CRE Property Prices Climbing Again
Illustration courtesy of Real Capital Analytics
Commercial property price appreciation is comparable to that seen before the country’s initial Coronavirus lockdown last year, reported Real Capital Analytics, New York.
RCA Senior Analyst Wyatt Avery said the annual pace of commercial property price growth reached 6.8 percent in February. The firm’s National All-Property Index rose 0.9 percent in February alone.
The office index increased 2.0 percent year-over-year in February, Avery noted. “Prices in the office market have slowly crept back from the middle of last year when the index was flat, but are still only increasing at half the rate seen a year ago,” he said. Suburban office prices boosted the office index by gaining 2.2 percent year-over-year.
“The retail sector was again the only major property type with declining prices,” Avery said. The sector’s index has dropped 1.4 percent over the last year.
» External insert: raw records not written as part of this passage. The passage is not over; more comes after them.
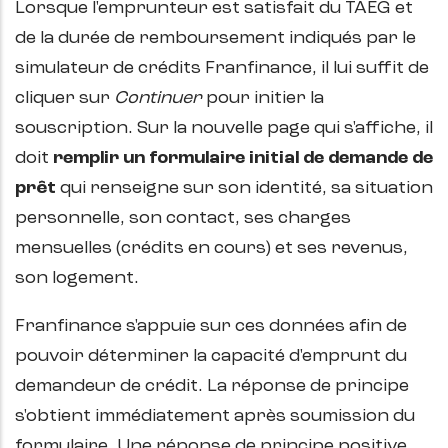
Lorsque l'emprunteur est satisfait du TAEG et
de la durée de remboursement indiqués par le
simulateur de crédits Franfinance, il lui suffit de
cliquer sur
Continuer
pour initier la
souscription. Sur la nouvelle page qui s'affiche, il
doit
remplir un formulaire initial de demande de
prêt
qui renseigne sur son identité, sa situation
personnelle, son contact, ses charges
mensuelles (crédits en cours) et ses revenus,
son logement.
Franfinance s'appuie sur ces données afin de
pouvoir déterminer la capacité d'emprunt du
demandeur de crédit. La réponse de principe
s'obtient immédiatement après soumission du
formulaire. Une réponse de principe positive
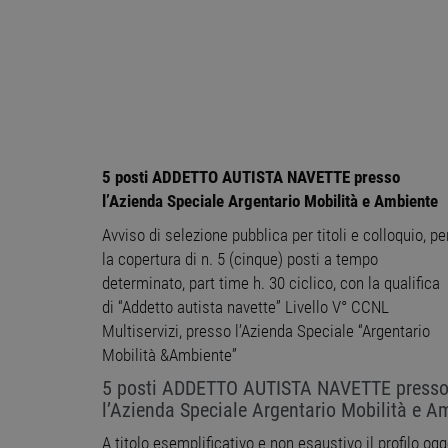
5 posti ADDETTO AUTISTA NAVETTE presso
l’Azienda Speciale Argentario Mobilità e Ambiente
Avviso di selezione pubblica per titoli e colloquio, pe
la copertura di n. 5 (cinque) posti a tempo
determinato, part time h. 30 ciclico, con la qualifica
di “Addetto autista navette” Livello V° CCNL
Multiservizi, presso l’Azienda Speciale “Argentario
Mobilità &Ambiente”
5 posti ADDETTO AUTISTA NAVETTE press
l’Azienda Speciale Argentario Mobilità e A
A titolo esemplificativo e non esaustivo il profilo og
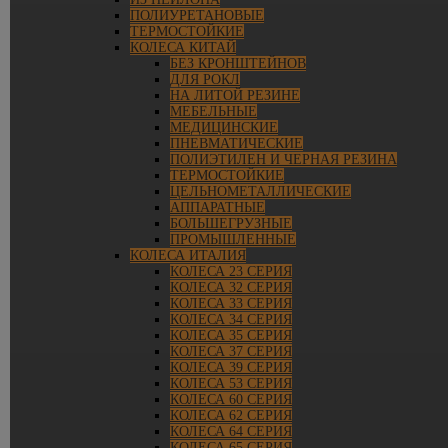
ПОЛИУРЕТАНОВЫЕ
ТЕРМОСТОЙКИЕ
КОЛЕСА КИТАЙ
БЕЗ КРОНШТЕЙНОВ
ДЛЯ РОКЛ
НА ЛИТОЙ РЕЗИНЕ
МЕБЕЛЬНЫЕ
МЕДИЦИНСКИЕ
ПНЕВМАТИЧЕСКИЕ
ПОЛИЭТИЛЕН И ЧЕРНАЯ РЕЗИНА
ТЕРМОСТОЙКИЕ
ЦЕЛЬНОМЕТАЛЛИЧЕСКИЕ
АППАРАТНЫЕ
БОЛЬШЕГРУЗНЫЕ
ПРОМЫШЛЕННЫЕ
КОЛЕСА ИТАЛИЯ
КОЛЕСА 23 СЕРИЯ
КОЛЕСА 32 СЕРИЯ
КОЛЕСА 33 СЕРИЯ
КОЛЕСА 34 СЕРИЯ
КОЛЕСА 35 СЕРИЯ
КОЛЕСА 37 СЕРИЯ
КОЛЕСА 39 СЕРИЯ
КОЛЕСА 53 СЕРИЯ
КОЛЕСА 60 СЕРИЯ
КОЛЕСА 62 СЕРИЯ
КОЛЕСА 64 СЕРИЯ
КОЛЕСА 65 СЕРИЯ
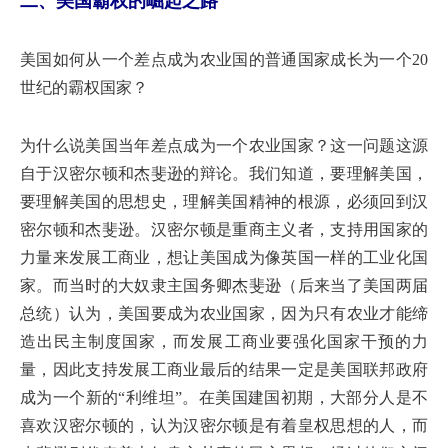
二、美国霸权的崛起之路
美国如何从一个差点成为农业国的普通国家成长为一个20
世纪的霸权国家？
为什么说美国当年差点成为一个农业国家？这一问题这源
自于汉密尔顿和杰斐逊的辩论。我们知道，要理解美国，
要理解美国的思想史，理解美国精神的根源，必须回到汉
密尔顿和杰斐逊。汉密尔顿是重商主义者，支持用国家的
力量来发展工商业，想让美国成为像英国一样的工业化国
家。而当时的大奴隶主国务卿杰斐逊（后来当了美国两届
总统）认为，美国要成为农业国家，因为只有农业才能缔
造出民主制度国家，而发展工商业要强化国家干预的力
量，因此支持发展工商业最后的结果一定是美国联邦政府
成为一个新的“利维坦”。在美国建国初期，大部分人是不
喜欢汉密尔顿的，认为汉密尔顿是有着皇权思想的人，而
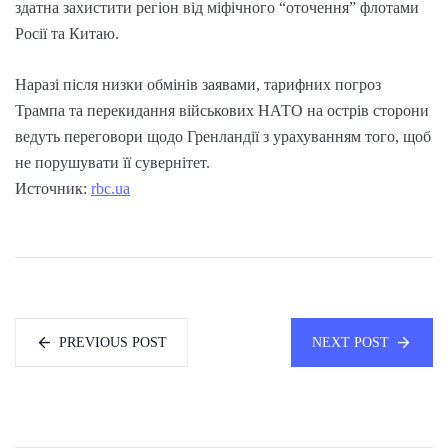
здатна захистити регіон від міфічного “оточення” флотами
Росії та Китаю.
Наразі після низки обмінів заявами, тарифних погроз
Трампа та перекидання військових НАТО на острів сторони
ведуть переговори щодо Гренландії з урахуванням того, щоб
не порушувати її сувернітет.
Источник:
rbc.ua
PREVIOUS POST
NEXT POST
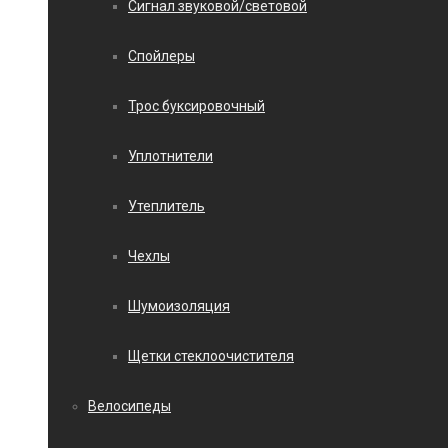
Сигнал звуковой/световой
Спойлеры
Трос буксировочный
Уплотнители
Утеплитель
Чехлы
Шумоизоляция
Щетки стеклоочистителя
Велосипеды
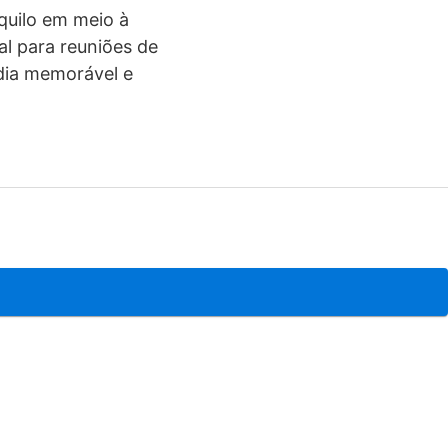
quilo em meio à
l para reuniões de
adia memorável e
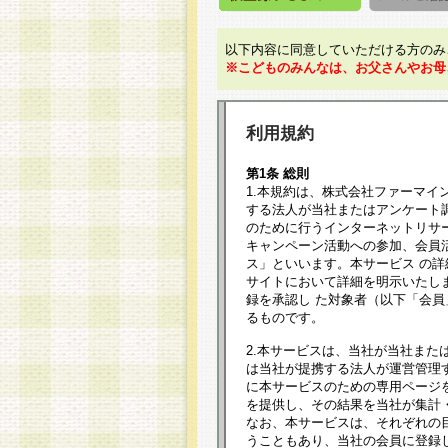
以下内容に同意していただける方のみ
※こどものみんなは、お父さんやお母
利用規約
第1条 総則
1.本規約は、株式会社ファーマイ
する法人が当社またはアンケート
のために行うインターネットリサ
キャンペーン活動への参加、会員
ス」といいます。本サービス の
サイトにおいて詳細を明示いたし
録を承認し た対象者（以下「会
るものです。
2.本サービスは、当社が当社また
は当社が提携する法人が運営管理
に本サービスのための専用ページ
を提供し、その結果を当社が集計
なお、本サービスは、それぞれの
うこともあり、当社の会員に登録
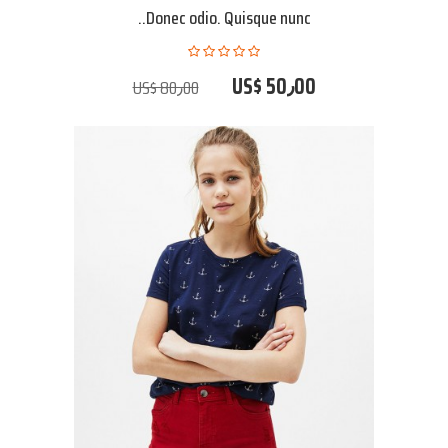
Donec odio. Quisque nunc..
US$ 50٫00
US$ 80٫00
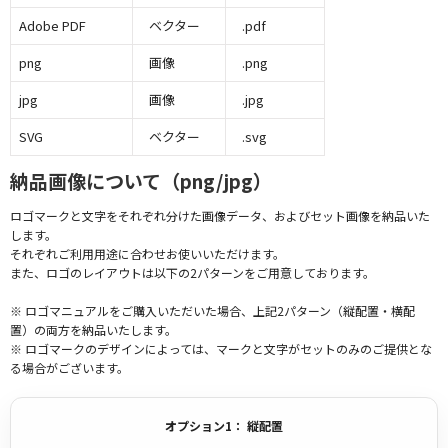
Adobe PDF
ベクター
.pdf
png
画像
.png
jpg
画像
.jpg
SVG
ベクター
.svg
納品画像について（png/jpg）
ロゴマークと文字をそれぞれ分けた画像データ、およびセット画像を納品いた
します。
それぞれご利用用途に合わせお使いいただけます。
また、ロゴのレイアウトは以下の2パターンをご用意しております。
※ ロゴマニュアルをご購入いただいた場合、上記2パターン（縦配置・横配
置）の両方を納品いたします。
※ ロゴマークのデザインによっては、マークと文字がセットのみのご提供とな
る場合がございます。
オプション1： 縦配置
Apartment prices rose 7.2 percent annualized, a growth rate similar to that pace seen over the last seven months.
Industrial sector prices rose the fastest in February, up 8.1 percent year-over-year, RCA reported. “Investor interest in industrial property has jumped because of logistics demand and, more recently, demand for cold storage space,” Avery said.
Green Street, Newport Beach, Calif. reported Wednesday its price index of real estate investment trust-owned properties increased by 1.4 percent in March. The firm’s all-property index is up 2.5 percent this year to a point just 5 percent below pre-COVID levels.
“Property pricing has regained much of the ground lost during the pandemic,” said Green Street Managing Director Peter Rothemund. “There’s still significant variation around that average, but low interest rates, a rebounding economy and plenty of capital looking for a home have increased the bid for all property types and make further price increases this year likely.” Green Street reported the best performing property type, industrial, is up 14 percent over the past year in its index while prices of lodging and retail properties are down 10 percent or more.